Что дальше? Да ничего. Служба, вечера, ночи, утра. Менее всего, вероятно, он был похож на мученика, женщины по-прежнему заглядывались, правда, чаще теперь на его болгарский утепленный. Пьяница дворовая, когда он мимо проходил, пятилась и, кривляясь, шептала новое: «Барин наш, барин идет, спасибочки. .» Верила, что доставляет приятное ему и что подвернувшихся свидетелей очень веселит.

На экране же шла кадриль, с праведным топотом подхватили ее полковники, генералы.

Он сидел в своем, ободранном кресле. Однажды сказал себе вслух, что смотрит сценарий собственного убийства, что гласность — когда тебе это показывают, больше ничего. Но не шелохнулся, смотрел дальше, удовлетворенный догадкой. Потом, — кстати, именно в ту ночь он не дождался ни родинки, ни дикторов, ни их колыбельной, — он проснулся в четвертом часу, ожидая эпилога, точки. Лежал на спине, слушая улицу за окном, лестницу. Где начинается ад? За вратами ли он уже? Или путешественник, свободный до этакой жути, грешит безумно в тепле и сытости? И опять он спрашивал кого-то: «Как же остаток-то изжить, лет двадцать-двадцать пять?»

А по весне забастовали шахтеры.

В июне состоялись выборы, результаты которых превзошли ожидания.

В городе цвели тополя.

И женщина нежно его благодарила.

ТЕКСТ И СЛОВО

По утрам, казалось, уже не спуститься будет вниз, не добраться до угла, до магазина, газетного киоска.

Постояв немного у кровати, он решительно делал шаг, другой— вперед, вперед, ну! Ноги обязаны были подчиняться этому приказу. В своей борьбе он был похож на младенца, который пускается в неведомый путь до стены, выставляя кулачки для равновесия.

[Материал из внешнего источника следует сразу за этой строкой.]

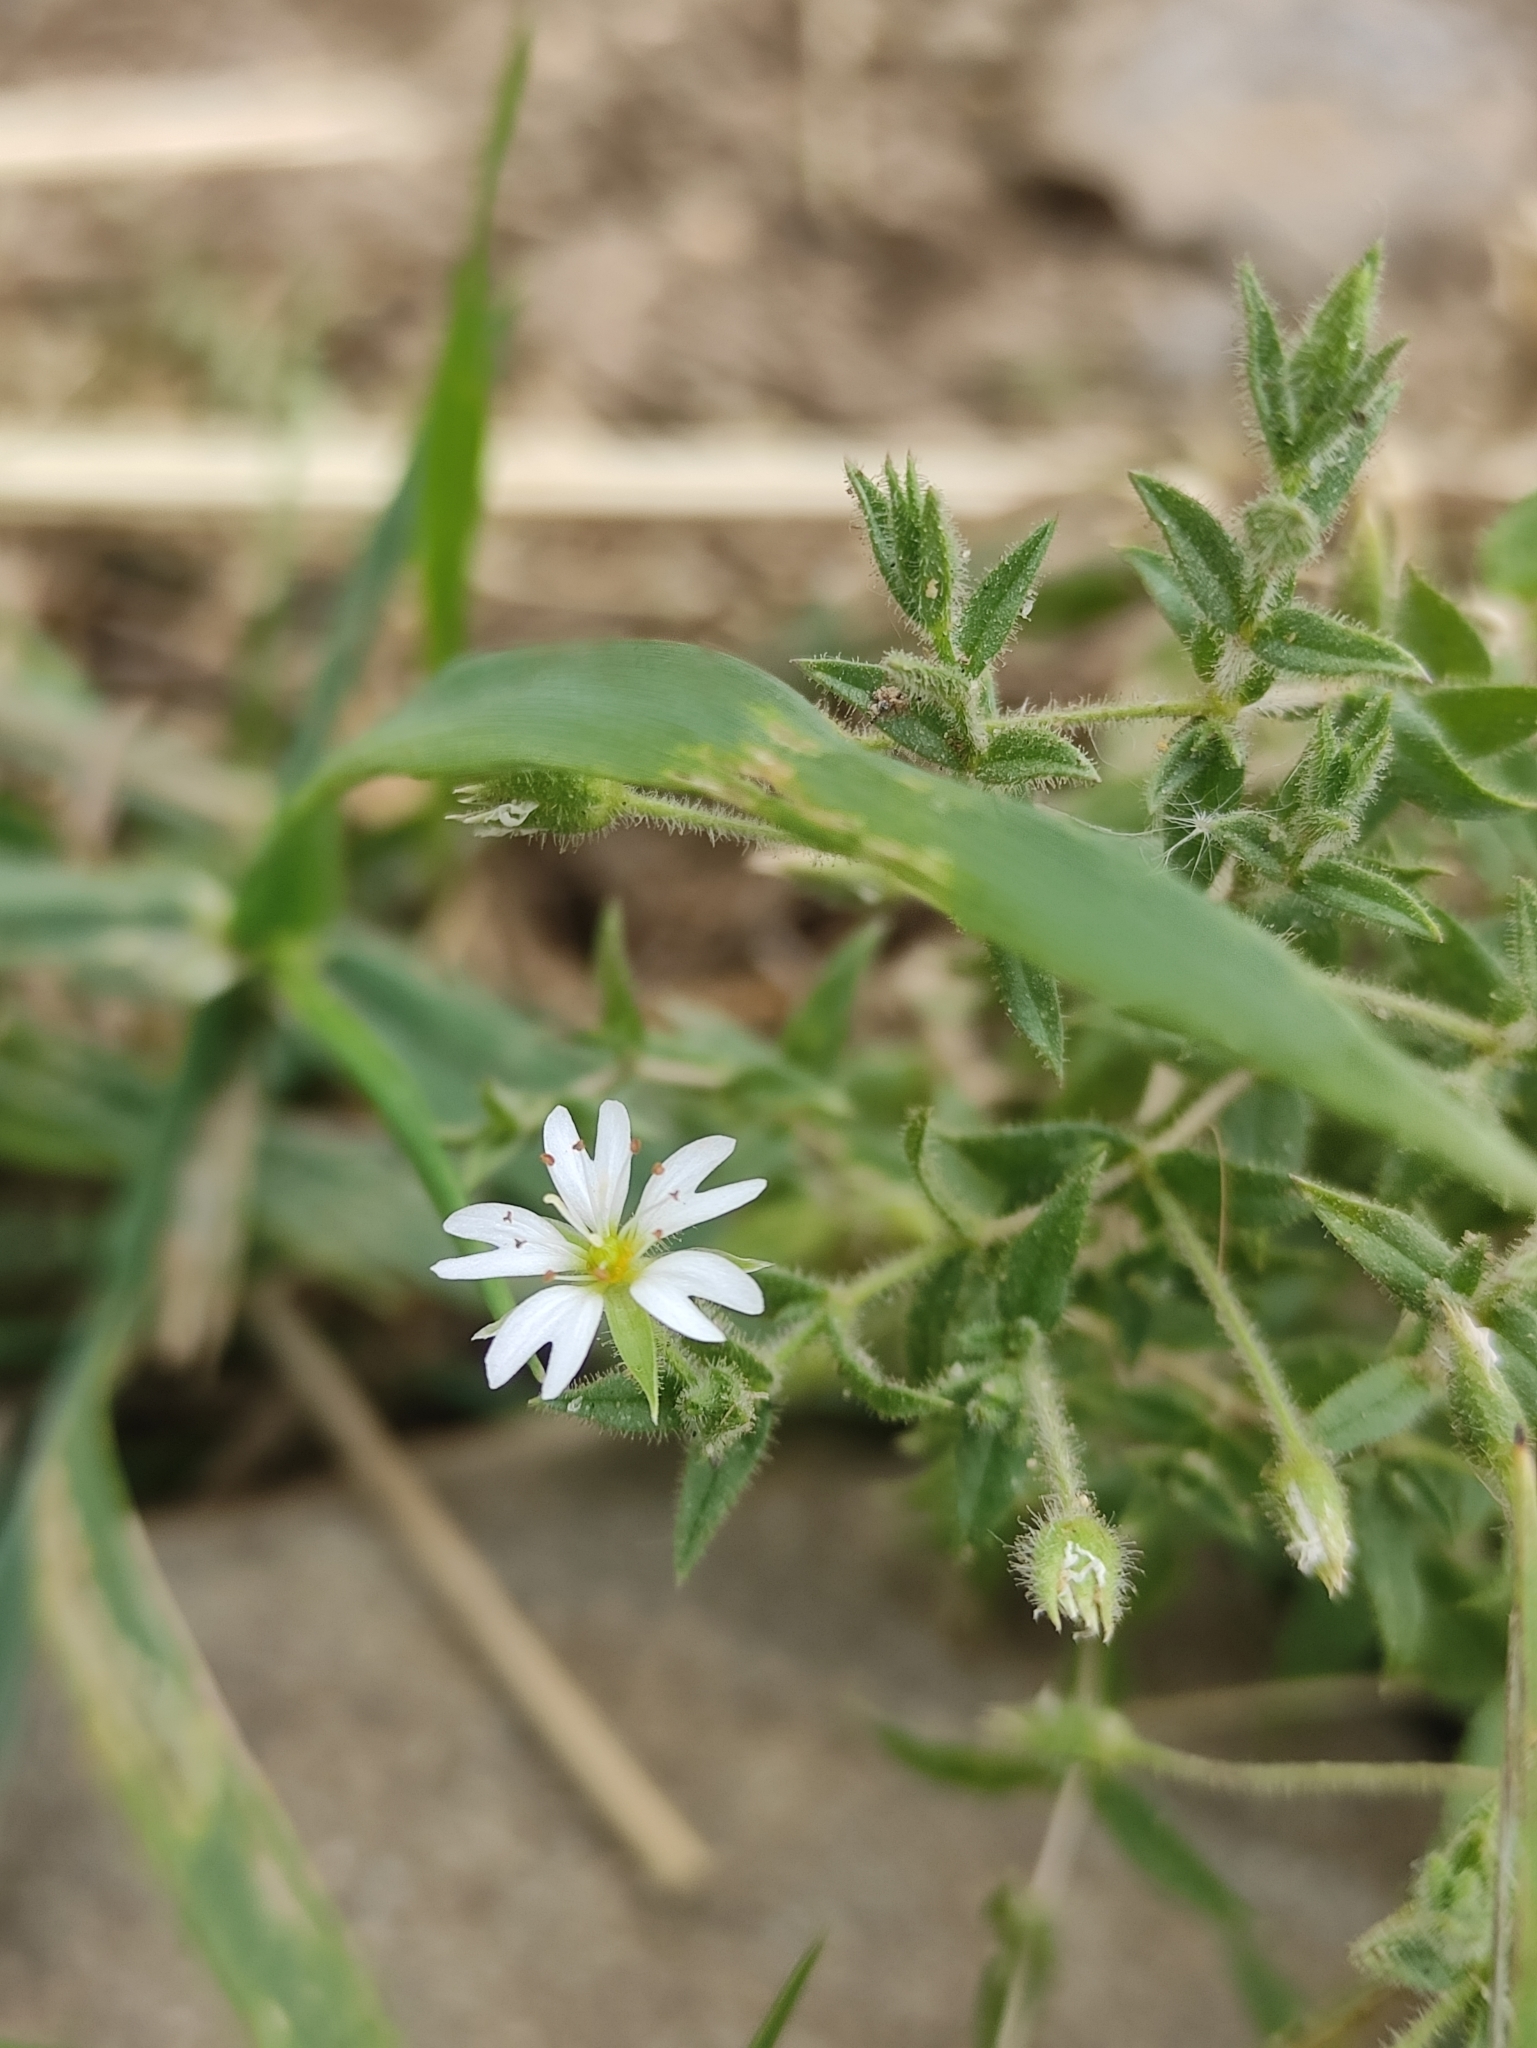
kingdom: Plantae
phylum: Tracheophyta
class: Magnoliopsida
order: Caryophyllales
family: Caryophyllaceae
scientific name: Caryophyllaceae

В длинном коридоре ноги глухо, тряпично шаркали. Это раздражало молодую соседку, он видел по ее лицу. «Доброе утро, Любовь Анатольевна..» Любовь Анатольевна, может быть, и отвечала, но нежелание видеть старика, начинать с этой картины новый день было сильнее долга вежливости, и ее приветствие выражалось коротким мычанием, не слишком тяжким стоном. В январе соседи, Любовь Анатольевна и Виктор Андреевич, сделали ремонт. В ванной теперь был шикарный кафель, новый свет с гудением растекался по гофрированному стеклянному потолку. Из комнаты сюда, на ажурные полочки, перебрались дезодоранты, кремы, одеколоны и шампуни; пестрым штабелем легло иностранное мыло. Видно, соседи окончательно поверили, что Самуила Исааковича это уже не соблазнит, пудра и крем, а если по причине любопытства или маразма плеснет на себя чуток импортной водицы, тоже ничего страшного. Его чашке и стаканчику с бритвенными принадлежностями отвели скромное место в углу над раковиной. И, благоухая, банки, баночки, тюбики, флаконы, причастные к тайне женской кожи, страсти людской, снисходительно, в духе цивилизованных времен, дожидались, когда исчезнет маленький алюминиевый ковчег, как и Любовь Анатольевна с Виктором Андреевичем, верно, дожидались, когда уйдет он, освободится его хорошая комната с прилично сохранившейся лепниной на потолке, потому и в кооператив не вступали. Комнату приведут в порядок, ликвидируют обширный синяк с висячими лоскутами в верхнем правом, если смотреть с его кровати, углу, появившийся, когда еще жива была Соня. Будет у них своя отдельная квартира в центре города, в двух шагах от садов — Летнего и Михайловского, стоит обождать.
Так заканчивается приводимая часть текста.